- Born: 15 April 1887 Mansfield, Nottinghamshire
- Died: 16 May 1969 (aged 82)
- Occupation: Gastroenterologist
- Known for: Development of effective rubber-based ileostomy bag

= Thomas Lionel Hardy =

Thomas Lionel Hardy (1887–1969) was a British physician and pioneering gastroenterologist.

After education at Radley College, T. Lionel Hardy studied at Selwyn College, Cambridge, and studied medicine at the Middlesex Hospital. He qualified MRCS, LRCP in 1912 and graduated MB BChir in 1913 from the University of Cambridge. After junior medical appointments at the Middlesex Hospital and at Great Ormond Street Hospital, he qualified MRCP in 1914 and then immediately joined the RAMC. During WWI he served on the western front, reached the rank of major in charge of the medical division of a casualty clearing station, and was mentioned in despatches.

In 1919 Hardy was appointed an assistant physician to the Queen Elizabeth Hospital Birmingham. In 1925 he received the higher MD from the University of Cambridge. He was elected FRCP in 1929. In 1944 he was the Royal College of Physicians's Croonian Lecturer on Order and disorder in the large intestine. In 1948 he was appointed by the University of Birmingham to a personal chair in gastroenterology.

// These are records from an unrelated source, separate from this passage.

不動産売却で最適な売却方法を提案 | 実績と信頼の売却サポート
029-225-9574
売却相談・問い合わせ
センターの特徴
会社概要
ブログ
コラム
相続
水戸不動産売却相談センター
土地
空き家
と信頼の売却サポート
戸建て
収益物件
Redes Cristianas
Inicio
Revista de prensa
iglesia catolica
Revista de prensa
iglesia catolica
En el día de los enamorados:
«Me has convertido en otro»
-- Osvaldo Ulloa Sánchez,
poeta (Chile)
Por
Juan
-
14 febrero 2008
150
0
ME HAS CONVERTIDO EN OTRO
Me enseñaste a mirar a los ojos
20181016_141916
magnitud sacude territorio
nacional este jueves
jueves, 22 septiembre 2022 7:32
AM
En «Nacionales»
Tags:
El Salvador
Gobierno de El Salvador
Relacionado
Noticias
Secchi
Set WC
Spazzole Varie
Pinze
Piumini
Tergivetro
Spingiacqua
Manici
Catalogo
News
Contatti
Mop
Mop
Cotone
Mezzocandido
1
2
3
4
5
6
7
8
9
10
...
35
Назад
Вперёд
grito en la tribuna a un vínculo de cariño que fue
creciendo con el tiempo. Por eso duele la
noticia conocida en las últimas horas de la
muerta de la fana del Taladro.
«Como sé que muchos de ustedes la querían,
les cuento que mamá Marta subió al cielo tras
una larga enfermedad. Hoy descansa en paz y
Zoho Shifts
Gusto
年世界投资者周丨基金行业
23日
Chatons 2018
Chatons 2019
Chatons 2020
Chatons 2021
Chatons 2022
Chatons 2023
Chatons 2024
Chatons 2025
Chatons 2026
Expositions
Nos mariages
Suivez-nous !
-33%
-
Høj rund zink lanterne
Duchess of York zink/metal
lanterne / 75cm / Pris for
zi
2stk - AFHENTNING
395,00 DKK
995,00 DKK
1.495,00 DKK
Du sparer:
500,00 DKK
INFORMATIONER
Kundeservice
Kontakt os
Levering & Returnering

He was a founder member of the British Society of Gastroenterology and its first honorary secretary. He described the birth of the Society as taking place at the top of the main staircase of the Athenaeum, where Hurst had collected a group of friends: John Ryle, L. J. Witts, Letheby Tidy, and himself.

In 1948 Hardy read a report of an American ileostomy bag. Hardy, (William) Trevor Cooke, Clifford Hawkins, and the surgeon Bryan N. Brooke, with the help of the research department of the Dunlop Company in Birmingham, developed and tested their own successful version of the rubber-based ileostomy bag. This revolutionised the therapy for ulcerative colitis.

In 1914 T. Lionel Hardy married Elizabeth Clarke Ritchie. They had three sons and one daughter. After his first wife died in 1952, he married Margaret Askham in 1954 in Malvern, Worcestershire.